#### EXERCISE INPUT:
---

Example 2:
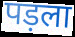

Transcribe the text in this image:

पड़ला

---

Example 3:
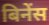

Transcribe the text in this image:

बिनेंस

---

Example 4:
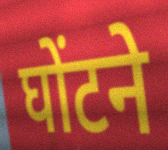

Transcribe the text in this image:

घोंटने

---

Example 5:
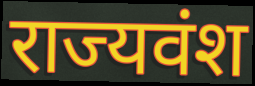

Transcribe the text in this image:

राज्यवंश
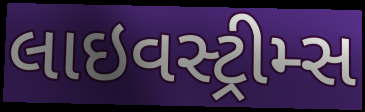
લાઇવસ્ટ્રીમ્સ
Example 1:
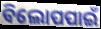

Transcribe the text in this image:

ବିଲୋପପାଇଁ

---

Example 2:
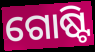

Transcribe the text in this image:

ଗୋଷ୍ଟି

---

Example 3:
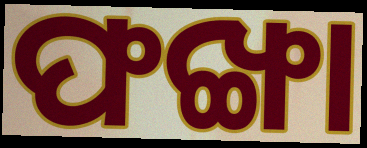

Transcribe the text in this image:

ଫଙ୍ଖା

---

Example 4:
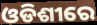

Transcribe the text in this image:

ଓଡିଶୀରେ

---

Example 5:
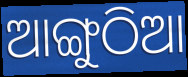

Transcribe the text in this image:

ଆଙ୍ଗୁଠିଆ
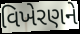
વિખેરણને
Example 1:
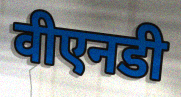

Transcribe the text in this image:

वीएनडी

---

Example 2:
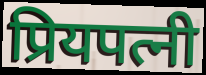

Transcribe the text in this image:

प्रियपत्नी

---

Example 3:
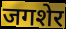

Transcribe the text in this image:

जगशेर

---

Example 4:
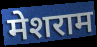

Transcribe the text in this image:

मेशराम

#### ASSIGNMENT:
The expected answer is the full listing above, transcribed exactly and without pictures.

#### TASK SOLUTION:
---

Example 2:

Transcribe the text in this image:

पड़ला

---

Example 3:

Transcribe the text in this image:

बिनेंस

---

Example 4:

Transcribe the text in this image:

घोंटने

---

Example 5:

Transcribe the text in this image:

राज्यवंश
લાઇવસ્ટ્રીમ્સ
Example 1:

Transcribe the text in this image:

ବିଲୋପପାଇଁ

---

Example 2:

Transcribe the text in this image:

ଗୋଷ୍ଟି

---

Example 3:

Transcribe the text in this image:

ଫଙ୍ଖା

---

Example 4:

Transcribe the text in this image:

ଓଡିଶୀରେ

---

Example 5:

Transcribe the text in this image:

ଆଙ୍ଗୁଠିଆ
વિખેરણને
Example 1:

Transcribe the text in this image:

वीएनडी

---

Example 2:

Transcribe the text in this image:

प्रियपत्नी

---

Example 3:

Transcribe the text in this image:

जगशेर

---

Example 4:

Transcribe the text in this image:

मेशराम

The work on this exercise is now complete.